From Wikipedia: Asshole (or arsehole in British English) is slang for the anus and is often used as an insult. It is formed from arse, which according to the Oxford English Dictionary has been used since the 11th century to refer to the rump of an animal and since the 14th century to refer to a person's buttocks. The combined form arsehole is first attested from 1500 in its literal use to refer to the anus. ... Its first appearance as an insult term in a newspaper indexed by Google News is in 1965.
At least the mayor has history on his side. In his interview with Jackson Baker in this week's Flyer, Memphis mayor Willie Herenton called his future congressional opponent, Steve Cohen, an "asshole." In discussing what might have happened if he had run into Harold Ford downtown after a heated phone conversation with the former congressman, Herenton said, "I would have whipped his ass." Is there a pattern here?
There is, and it's classic Willie Herenton verbiage, designed to get attention and stir up a reaction — for better or worse. When Jackson called me after the interview on Monday and drolly reported the mayor's remarks, I was amazed but not shocked. I was also a happy editor, since I knew we had a bombshell quote that was sure to draw readers to the paper and to the website. (Is that so wrong?) As I wrote in my column this week, Herenton is the Memphis media's best friend. That doesn't mean it's good for the city. Just the opposite.

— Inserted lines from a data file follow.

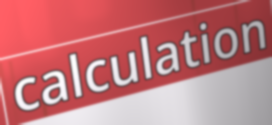
calculation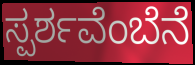
ಸ್ಪರ್ಶವೆಂಬೆನೆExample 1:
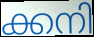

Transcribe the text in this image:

ക്കനി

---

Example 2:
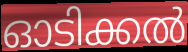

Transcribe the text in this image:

ഓടിക്കൽ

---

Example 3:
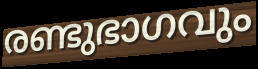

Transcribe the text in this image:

രണ്ടുഭാഗവും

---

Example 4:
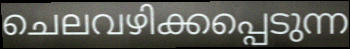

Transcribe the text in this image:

ചെലവഴിക്കപ്പെടുന്ന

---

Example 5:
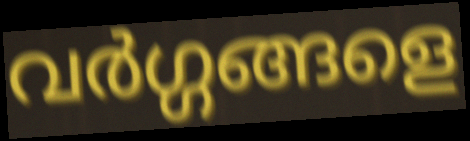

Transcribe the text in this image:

വർഗ്ഗങ്ങളെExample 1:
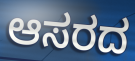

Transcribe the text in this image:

ಆಸರದ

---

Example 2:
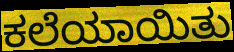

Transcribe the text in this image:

ಕಲೆಯಾಯಿತು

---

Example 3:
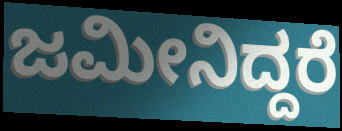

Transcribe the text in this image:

ಜಮೀನಿದ್ದರೆ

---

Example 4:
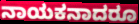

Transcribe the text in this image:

ನಾಯಕನಾದರೂ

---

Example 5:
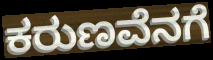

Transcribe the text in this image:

ಕರುಣವೆನಗೆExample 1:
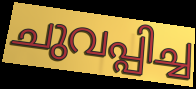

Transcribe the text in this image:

ചുവപ്പിച്ച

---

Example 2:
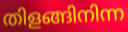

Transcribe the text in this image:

തിളങ്ങിനിന്ന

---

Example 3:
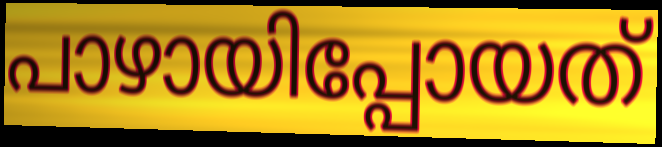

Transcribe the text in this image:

പാഴായിപ്പോയത്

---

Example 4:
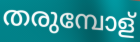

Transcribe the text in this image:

തരുമ്പോള്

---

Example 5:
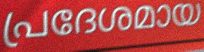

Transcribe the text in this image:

പ്രദേശമായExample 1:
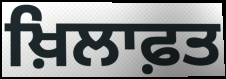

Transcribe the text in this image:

ਖ਼ਿਲਾਫ਼ਤ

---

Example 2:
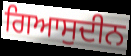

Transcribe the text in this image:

At some point — a long time ago, in Herenton's case — the game grew wearisome. Attention for attention's sake makes Herenton a happy man, but it does nothing to move this city forward. Such name-calling antics are divisive, childish, and create heat, not light, at a time when this city desperately needs to unite and move toward the light of progress.
This adolescent, tough-guy chatter needs to become history. The exception being that most Memphians would probably tell the mayor not to let the screen-door hit him in the ass on the way out.